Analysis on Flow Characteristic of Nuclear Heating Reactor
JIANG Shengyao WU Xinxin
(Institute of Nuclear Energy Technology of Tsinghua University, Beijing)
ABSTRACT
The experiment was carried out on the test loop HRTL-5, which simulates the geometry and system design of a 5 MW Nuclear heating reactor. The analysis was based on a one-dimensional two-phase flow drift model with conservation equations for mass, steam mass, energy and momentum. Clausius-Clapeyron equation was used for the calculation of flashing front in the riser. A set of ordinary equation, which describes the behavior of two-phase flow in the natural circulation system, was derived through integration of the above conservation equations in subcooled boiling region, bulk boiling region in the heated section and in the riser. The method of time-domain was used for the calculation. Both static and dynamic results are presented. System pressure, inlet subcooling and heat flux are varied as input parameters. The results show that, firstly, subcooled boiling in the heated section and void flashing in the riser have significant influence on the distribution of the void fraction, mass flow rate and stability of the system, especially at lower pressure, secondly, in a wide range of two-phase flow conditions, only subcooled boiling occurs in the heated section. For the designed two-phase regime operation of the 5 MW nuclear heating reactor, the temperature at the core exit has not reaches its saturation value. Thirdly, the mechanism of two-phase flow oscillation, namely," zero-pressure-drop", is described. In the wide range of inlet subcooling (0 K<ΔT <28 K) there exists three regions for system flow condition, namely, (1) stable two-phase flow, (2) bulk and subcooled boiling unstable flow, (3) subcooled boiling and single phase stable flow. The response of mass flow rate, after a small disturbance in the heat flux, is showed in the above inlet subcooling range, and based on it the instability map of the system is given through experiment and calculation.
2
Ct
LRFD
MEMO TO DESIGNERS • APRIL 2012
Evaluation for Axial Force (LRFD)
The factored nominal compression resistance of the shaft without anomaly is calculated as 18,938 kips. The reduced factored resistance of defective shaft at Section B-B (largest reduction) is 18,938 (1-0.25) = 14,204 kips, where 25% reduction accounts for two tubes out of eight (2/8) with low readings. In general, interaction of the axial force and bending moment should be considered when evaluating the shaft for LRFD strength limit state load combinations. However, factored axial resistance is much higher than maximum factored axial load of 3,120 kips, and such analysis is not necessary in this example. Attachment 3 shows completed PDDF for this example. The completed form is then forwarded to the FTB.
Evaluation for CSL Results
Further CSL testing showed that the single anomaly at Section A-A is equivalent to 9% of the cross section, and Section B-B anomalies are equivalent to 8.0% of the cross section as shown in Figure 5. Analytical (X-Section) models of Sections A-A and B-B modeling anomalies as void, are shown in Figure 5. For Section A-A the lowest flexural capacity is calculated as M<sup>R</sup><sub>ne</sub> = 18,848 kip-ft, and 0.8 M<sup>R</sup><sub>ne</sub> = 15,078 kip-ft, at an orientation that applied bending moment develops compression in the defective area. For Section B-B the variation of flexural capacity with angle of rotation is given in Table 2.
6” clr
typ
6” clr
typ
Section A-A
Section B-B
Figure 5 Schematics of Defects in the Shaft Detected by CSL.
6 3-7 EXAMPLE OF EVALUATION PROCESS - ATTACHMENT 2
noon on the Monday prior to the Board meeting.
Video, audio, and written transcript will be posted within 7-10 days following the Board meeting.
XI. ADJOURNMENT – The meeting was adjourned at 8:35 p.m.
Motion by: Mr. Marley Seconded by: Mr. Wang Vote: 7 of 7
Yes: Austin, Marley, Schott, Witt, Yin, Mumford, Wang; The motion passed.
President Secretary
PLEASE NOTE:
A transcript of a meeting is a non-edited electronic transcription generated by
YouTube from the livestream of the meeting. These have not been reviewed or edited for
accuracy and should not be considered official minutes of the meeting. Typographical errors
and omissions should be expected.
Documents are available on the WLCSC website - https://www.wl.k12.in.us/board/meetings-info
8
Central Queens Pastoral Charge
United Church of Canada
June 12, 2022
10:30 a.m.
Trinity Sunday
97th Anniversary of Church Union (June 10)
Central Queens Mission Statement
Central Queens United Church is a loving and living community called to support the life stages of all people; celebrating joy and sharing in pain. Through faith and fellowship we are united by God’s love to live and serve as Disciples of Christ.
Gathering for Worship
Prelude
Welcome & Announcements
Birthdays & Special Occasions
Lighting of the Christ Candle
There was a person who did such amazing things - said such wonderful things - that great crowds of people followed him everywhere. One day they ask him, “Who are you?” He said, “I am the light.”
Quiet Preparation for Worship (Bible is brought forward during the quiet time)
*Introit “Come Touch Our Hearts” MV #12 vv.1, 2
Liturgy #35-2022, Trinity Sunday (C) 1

▶ _Problem requirements_:
Output all the lines above, matching them word for word.

▶ _Answer for this exercise_:
Analysis on Flow Characteristic of Nuclear Heating Reactor
JIANG Shengyao WU Xinxin
(Institute of Nuclear Energy Technology of Tsinghua University, Beijing)
ABSTRACT
The experiment was carried out on the test loop HRTL-5, which simulates the geometry and system design of a 5 MW Nuclear heating reactor. The analysis was based on a one-dimensional two-phase flow drift model with conservation equations for mass, steam mass, energy and momentum. Clausius-Clapeyron equation was used for the calculation of flashing front in the riser. A set of ordinary equation, which describes the behavior of two-phase flow in the natural circulation system, was derived through integration of the above conservation equations in subcooled boiling region, bulk boiling region in the heated section and in the riser. The method of time-domain was used for the calculation. Both static and dynamic results are presented. System pressure, inlet subcooling and heat flux are varied as input parameters. The results show that, firstly, subcooled boiling in the heated section and void flashing in the riser have significant influence on the distribution of the void fraction, mass flow rate and stability of the system, especially at lower pressure, secondly, in a wide range of two-phase flow conditions, only subcooled boiling occurs in the heated section. For the designed two-phase regime operation of the 5 MW nuclear heating reactor, the temperature at the core exit has not reaches its saturation value. Thirdly, the mechanism of two-phase flow oscillation, namely," zero-pressure-drop", is described. In the wide range of inlet subcooling (0 K<ΔT <28 K) there exists three regions for system flow condition, namely, (1) stable two-phase flow, (2) bulk and subcooled boiling unstable flow, (3) subcooled boiling and single phase stable flow. The response of mass flow rate, after a small disturbance in the heat flux, is showed in the above inlet subcooling range, and based on it the instability map of the system is given through experiment and calculation.
2
Ct
LRFD
MEMO TO DESIGNERS • APRIL 2012
Evaluation for Axial Force (LRFD)
The factored nominal compression resistance of the shaft without anomaly is calculated as 18,938 kips. The reduced factored resistance of defective shaft at Section B-B (largest reduction) is 18,938 (1-0.25) = 14,204 kips, where 25% reduction accounts for two tubes out of eight (2/8) with low readings. In general, interaction of the axial force and bending moment should be considered when evaluating the shaft for LRFD strength limit state load combinations. However, factored axial resistance is much higher than maximum factored axial load of 3,120 kips, and such analysis is not necessary in this example. Attachment 3 shows completed PDDF for this example. The completed form is then forwarded to the FTB.
Evaluation for CSL Results
Further CSL testing showed that the single anomaly at Section A-A is equivalent to 9% of the cross section, and Section B-B anomalies are equivalent to 8.0% of the cross section as shown in Figure 5. Analytical (X-Section) models of Sections A-A and B-B modeling anomalies as void, are shown in Figure 5. For Section A-A the lowest flexural capacity is calculated as M<sup>R</sup><sub>ne</sub> = 18,848 kip-ft, and 0.8 M<sup>R</sup><sub>ne</sub> = 15,078 kip-ft, at an orientation that applied bending moment develops compression in the defective area. For Section B-B the variation of flexural capacity with angle of rotation is given in Table 2.
6” clr
typ
6” clr
typ
Section A-A
Section B-B
Figure 5 Schematics of Defects in the Shaft Detected by CSL.
6 3-7 EXAMPLE OF EVALUATION PROCESS - ATTACHMENT 2
noon on the Monday prior to the Board meeting.
Video, audio, and written transcript will be posted within 7-10 days following the Board meeting.
XI. ADJOURNMENT – The meeting was adjourned at 8:35 p.m.
Motion by: Mr. Marley Seconded by: Mr. Wang Vote: 7 of 7
Yes: Austin, Marley, Schott, Witt, Yin, Mumford, Wang; The motion passed.
President Secretary
PLEASE NOTE:
A transcript of a meeting is a non-edited electronic transcription generated by
YouTube from the livestream of the meeting. These have not been reviewed or edited for
accuracy and should not be considered official minutes of the meeting. Typographical errors
and omissions should be expected.
Documents are available on the WLCSC website - https://www.wl.k12.in.us/board/meetings-info
8
Central Queens Pastoral Charge
United Church of Canada
June 12, 2022
10:30 a.m.
Trinity Sunday
97th Anniversary of Church Union (June 10)
Central Queens Mission Statement
Central Queens United Church is a loving and living community called to support the life stages of all people; celebrating joy and sharing in pain. Through faith and fellowship we are united by God’s love to live and serve as Disciples of Christ.
Gathering for Worship
Prelude
Welcome & Announcements
Birthdays & Special Occasions
Lighting of the Christ Candle
There was a person who did such amazing things - said such wonderful things - that great crowds of people followed him everywhere. One day they ask him, “Who are you?” He said, “I am the light.”
Quiet Preparation for Worship (Bible is brought forward during the quiet time)
*Introit “Come Touch Our Hearts” MV #12 vv.1, 2
Liturgy #35-2022, Trinity Sunday (C) 1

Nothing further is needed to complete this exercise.